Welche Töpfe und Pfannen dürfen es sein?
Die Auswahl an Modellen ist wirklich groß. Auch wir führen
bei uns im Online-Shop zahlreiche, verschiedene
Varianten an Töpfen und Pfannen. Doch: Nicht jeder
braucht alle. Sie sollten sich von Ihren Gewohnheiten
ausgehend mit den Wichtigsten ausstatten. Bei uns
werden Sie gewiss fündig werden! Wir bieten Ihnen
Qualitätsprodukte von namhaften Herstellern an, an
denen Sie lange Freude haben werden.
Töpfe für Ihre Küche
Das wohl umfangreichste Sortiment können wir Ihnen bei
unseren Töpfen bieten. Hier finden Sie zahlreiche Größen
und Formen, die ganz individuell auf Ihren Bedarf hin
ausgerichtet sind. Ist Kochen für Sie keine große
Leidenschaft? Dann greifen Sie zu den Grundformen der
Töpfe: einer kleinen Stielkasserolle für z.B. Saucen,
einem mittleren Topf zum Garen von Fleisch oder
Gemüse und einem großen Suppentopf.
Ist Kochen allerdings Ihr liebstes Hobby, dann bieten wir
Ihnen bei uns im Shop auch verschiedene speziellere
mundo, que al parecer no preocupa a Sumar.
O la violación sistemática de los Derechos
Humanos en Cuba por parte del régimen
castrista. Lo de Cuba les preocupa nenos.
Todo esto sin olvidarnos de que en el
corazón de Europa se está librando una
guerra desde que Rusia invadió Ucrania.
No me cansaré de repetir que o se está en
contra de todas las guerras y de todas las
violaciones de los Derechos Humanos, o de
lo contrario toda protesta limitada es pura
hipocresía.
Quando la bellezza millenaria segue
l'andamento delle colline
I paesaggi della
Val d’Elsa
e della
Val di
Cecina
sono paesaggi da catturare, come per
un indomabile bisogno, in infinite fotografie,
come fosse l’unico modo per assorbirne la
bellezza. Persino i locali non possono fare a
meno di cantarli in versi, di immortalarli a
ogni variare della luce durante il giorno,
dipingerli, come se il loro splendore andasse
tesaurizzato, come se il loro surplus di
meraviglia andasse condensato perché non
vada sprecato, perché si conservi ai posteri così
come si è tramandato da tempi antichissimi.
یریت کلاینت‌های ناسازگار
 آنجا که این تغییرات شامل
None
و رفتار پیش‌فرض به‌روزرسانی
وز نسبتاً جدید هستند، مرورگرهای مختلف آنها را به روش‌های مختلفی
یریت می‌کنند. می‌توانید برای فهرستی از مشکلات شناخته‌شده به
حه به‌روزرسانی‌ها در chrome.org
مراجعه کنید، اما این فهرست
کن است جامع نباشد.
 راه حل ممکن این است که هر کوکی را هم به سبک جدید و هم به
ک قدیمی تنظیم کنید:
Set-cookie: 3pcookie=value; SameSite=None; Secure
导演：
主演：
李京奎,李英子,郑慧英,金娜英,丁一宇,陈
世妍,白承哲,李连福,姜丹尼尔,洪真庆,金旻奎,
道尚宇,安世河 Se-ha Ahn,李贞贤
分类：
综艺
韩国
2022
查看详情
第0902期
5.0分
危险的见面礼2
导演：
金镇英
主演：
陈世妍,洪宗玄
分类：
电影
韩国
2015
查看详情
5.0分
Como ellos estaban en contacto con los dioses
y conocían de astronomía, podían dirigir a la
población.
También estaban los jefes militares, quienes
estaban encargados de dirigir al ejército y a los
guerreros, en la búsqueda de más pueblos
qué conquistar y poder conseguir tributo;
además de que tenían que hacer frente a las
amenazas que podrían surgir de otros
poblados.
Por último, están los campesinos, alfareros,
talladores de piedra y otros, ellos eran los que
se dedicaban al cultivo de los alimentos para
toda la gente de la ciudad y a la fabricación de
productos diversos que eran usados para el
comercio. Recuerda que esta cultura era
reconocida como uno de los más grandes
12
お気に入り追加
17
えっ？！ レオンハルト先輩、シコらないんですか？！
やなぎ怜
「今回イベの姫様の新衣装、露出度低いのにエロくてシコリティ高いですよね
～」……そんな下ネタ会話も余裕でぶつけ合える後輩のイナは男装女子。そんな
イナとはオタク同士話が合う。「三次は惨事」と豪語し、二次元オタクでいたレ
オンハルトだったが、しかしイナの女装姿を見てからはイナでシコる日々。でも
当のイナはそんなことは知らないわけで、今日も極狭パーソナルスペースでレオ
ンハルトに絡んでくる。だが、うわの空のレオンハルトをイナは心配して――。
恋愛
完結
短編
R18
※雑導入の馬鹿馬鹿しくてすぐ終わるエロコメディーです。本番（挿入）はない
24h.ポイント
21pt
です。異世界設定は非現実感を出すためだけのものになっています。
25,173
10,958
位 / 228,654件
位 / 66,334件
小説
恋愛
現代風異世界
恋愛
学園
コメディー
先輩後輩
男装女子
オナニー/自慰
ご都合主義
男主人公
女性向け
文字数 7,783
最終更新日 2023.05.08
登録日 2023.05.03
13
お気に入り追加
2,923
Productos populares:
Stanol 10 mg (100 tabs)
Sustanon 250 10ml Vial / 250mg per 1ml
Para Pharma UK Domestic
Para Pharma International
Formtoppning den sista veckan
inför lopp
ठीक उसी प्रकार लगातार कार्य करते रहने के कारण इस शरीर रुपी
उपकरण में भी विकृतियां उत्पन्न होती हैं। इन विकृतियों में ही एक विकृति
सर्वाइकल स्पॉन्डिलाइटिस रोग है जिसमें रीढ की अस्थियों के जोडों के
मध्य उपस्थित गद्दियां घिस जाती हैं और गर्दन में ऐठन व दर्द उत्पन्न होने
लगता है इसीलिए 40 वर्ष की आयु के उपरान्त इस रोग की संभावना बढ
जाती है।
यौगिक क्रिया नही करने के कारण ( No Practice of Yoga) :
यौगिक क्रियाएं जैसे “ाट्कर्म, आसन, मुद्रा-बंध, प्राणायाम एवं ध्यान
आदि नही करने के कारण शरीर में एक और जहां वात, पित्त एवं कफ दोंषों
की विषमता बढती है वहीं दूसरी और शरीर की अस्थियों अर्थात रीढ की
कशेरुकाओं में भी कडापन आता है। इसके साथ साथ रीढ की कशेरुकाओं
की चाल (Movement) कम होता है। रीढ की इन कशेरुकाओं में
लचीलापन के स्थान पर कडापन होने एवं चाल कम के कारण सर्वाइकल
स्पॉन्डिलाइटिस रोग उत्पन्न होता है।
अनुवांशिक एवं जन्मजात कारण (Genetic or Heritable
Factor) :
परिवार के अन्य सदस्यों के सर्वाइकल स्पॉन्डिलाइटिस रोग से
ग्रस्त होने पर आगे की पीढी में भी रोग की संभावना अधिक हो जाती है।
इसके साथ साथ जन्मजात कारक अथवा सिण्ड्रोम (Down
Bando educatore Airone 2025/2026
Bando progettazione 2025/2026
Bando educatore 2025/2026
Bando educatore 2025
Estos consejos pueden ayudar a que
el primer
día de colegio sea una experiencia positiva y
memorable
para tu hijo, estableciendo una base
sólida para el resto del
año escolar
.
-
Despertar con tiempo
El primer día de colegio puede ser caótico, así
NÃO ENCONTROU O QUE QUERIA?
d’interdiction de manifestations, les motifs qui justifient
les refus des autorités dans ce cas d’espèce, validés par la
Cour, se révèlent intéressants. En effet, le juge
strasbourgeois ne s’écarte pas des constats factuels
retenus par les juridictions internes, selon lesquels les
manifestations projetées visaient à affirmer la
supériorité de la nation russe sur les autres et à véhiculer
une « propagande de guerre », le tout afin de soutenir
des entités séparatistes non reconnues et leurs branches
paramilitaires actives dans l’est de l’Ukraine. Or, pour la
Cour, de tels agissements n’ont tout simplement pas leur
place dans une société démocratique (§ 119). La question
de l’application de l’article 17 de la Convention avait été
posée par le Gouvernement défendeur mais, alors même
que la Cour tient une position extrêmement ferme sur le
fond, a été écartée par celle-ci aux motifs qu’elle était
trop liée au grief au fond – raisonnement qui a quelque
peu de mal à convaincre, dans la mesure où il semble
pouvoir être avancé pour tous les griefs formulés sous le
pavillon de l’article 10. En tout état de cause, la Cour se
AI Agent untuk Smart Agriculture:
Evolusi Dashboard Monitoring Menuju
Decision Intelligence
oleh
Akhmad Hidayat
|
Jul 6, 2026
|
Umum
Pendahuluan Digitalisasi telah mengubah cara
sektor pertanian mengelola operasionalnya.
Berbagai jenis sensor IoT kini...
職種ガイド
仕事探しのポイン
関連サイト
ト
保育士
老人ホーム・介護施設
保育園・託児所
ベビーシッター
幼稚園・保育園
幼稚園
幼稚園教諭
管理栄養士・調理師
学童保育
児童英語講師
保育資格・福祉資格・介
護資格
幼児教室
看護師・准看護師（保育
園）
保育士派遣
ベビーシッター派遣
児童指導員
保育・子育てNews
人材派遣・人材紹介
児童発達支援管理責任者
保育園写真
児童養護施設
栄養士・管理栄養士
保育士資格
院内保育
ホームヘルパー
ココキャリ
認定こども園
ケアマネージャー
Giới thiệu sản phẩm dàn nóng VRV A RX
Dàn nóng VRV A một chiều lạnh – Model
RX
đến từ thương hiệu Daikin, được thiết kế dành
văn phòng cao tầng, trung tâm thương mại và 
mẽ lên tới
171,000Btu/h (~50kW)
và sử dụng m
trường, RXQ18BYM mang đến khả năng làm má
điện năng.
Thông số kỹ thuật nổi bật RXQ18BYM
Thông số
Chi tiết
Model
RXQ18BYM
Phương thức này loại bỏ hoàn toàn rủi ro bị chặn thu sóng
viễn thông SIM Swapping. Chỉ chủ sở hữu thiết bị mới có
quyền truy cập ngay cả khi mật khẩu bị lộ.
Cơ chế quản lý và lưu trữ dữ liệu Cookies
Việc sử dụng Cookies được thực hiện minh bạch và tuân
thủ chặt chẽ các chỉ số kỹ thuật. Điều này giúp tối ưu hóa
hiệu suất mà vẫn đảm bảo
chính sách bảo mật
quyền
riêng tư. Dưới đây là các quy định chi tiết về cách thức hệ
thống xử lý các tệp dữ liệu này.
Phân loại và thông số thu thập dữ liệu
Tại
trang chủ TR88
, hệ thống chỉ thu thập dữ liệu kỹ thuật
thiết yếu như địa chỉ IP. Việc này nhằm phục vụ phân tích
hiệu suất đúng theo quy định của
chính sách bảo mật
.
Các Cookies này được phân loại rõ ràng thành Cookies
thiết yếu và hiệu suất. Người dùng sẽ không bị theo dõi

> [ASSIGNED TASK]
Return, unchanged, every line of the listing from its first line through the line containing "braucht alle. Sie", inclusive.

> [RESULT FOR THIS TASK]
Welche Töpfe und Pfannen dürfen es sein?
Die Auswahl an Modellen ist wirklich groß. Auch wir führen
bei uns im Online-Shop zahlreiche, verschiedene
Varianten an Töpfen und Pfannen. Doch: Nicht jeder
braucht alle. Sie sollten sich von Ihren Gewohnheiten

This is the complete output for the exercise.